▸ **Records from a collection**
● ● ● ● ● ● ●

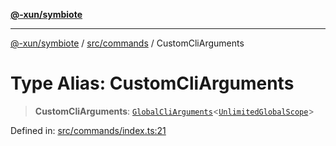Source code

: [**@-xun/symbiote**](../../../README.md)

***

[@-xun/symbiote](../../../README.md) / [src/commands](../README.md) / CustomCliArguments

# Type Alias: CustomCliArguments

> **CustomCliArguments**: [`GlobalCliArguments`](../../configure/type-aliases/GlobalCliArguments.md)\<[`UnlimitedGlobalScope`](../../configure/enumerations/UnlimitedGlobalScope.md)\>

Defined in: [src/commands/index.ts:21](https://github.com/Xunnamius/symbiote/blob/e4a3480a34344acbb42f5fad75ae58e0064f0a51/src/commands/index.ts#L21)
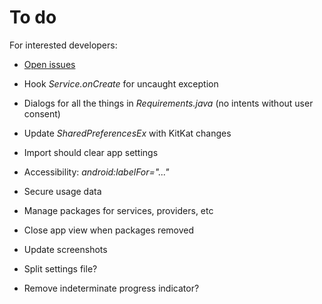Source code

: To do
=====

For interested developers:

* [Open issues](https://github.com/M66B/XPrivacy/issues?state=open)

* Hook *Service.onCreate* for uncaught exception
* Dialogs for all the things in *Requirements.java* (no intents without user consent)
* Update *SharedPreferencesEx* with KitKat changes
* Import should clear app settings
* Accessibility: *android:labelFor="..."*
* Secure usage data
* Manage packages for services, providers, etc
* Close app view when packages removed
* Update screenshots

* Split settings file?
* Remove indeterminate progress indicator?
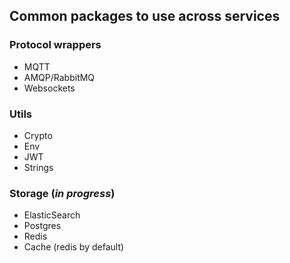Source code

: ## Common packages to use across services

### Protocol wrappers
* MQTT
* AMQP/RabbitMQ
* Websockets

### Utils
* Crypto
* Env
* JWT
* Strings

### Storage (*in progress*)
* ElasticSearch
* Postgres
* Redis
* Cache (redis by default)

● ● ● ● ● ● ●

▸ **Task directions**
Retype every line of the data exactly as it appears, leaving out the pictures.

▸ **Response to the task**
Source code

: [**@-xun/symbiote**](../../../README.md)

***

[@-xun/symbiote](../../../README.md) / [src/commands](../README.md) / CustomCliArguments

# Type Alias: CustomCliArguments

> **CustomCliArguments**: [`GlobalCliArguments`](../../configure/type-aliases/GlobalCliArguments.md)\<[`UnlimitedGlobalScope`](../../configure/enumerations/UnlimitedGlobalScope.md)\>

Defined in: [src/commands/index.ts:21](https://github.com/Xunnamius/symbiote/blob/e4a3480a34344acbb42f5fad75ae58e0064f0a51/src/commands/index.ts#L21)
Source code

: To do
=====

For interested developers:

* [Open issues](https://github.com/M66B/XPrivacy/issues?state=open)

* Hook *Service.onCreate* for uncaught exception
* Dialogs for all the things in *Requirements.java* (no intents without user consent)
* Update *SharedPreferencesEx* with KitKat changes
* Import should clear app settings
* Accessibility: *android:labelFor="..."*
* Secure usage data
* Manage packages for services, providers, etc
* Close app view when packages removed
* Update screenshots

* Split settings file?
* Remove indeterminate progress indicator?
Source code

: ## Common packages to use across services

### Protocol wrappers
* MQTT
* AMQP/RabbitMQ
* Websockets

### Utils
* Crypto
* Env
* JWT
* Strings

### Storage (*in progress*)
* ElasticSearch
* Postgres
* Redis
* Cache (redis by default)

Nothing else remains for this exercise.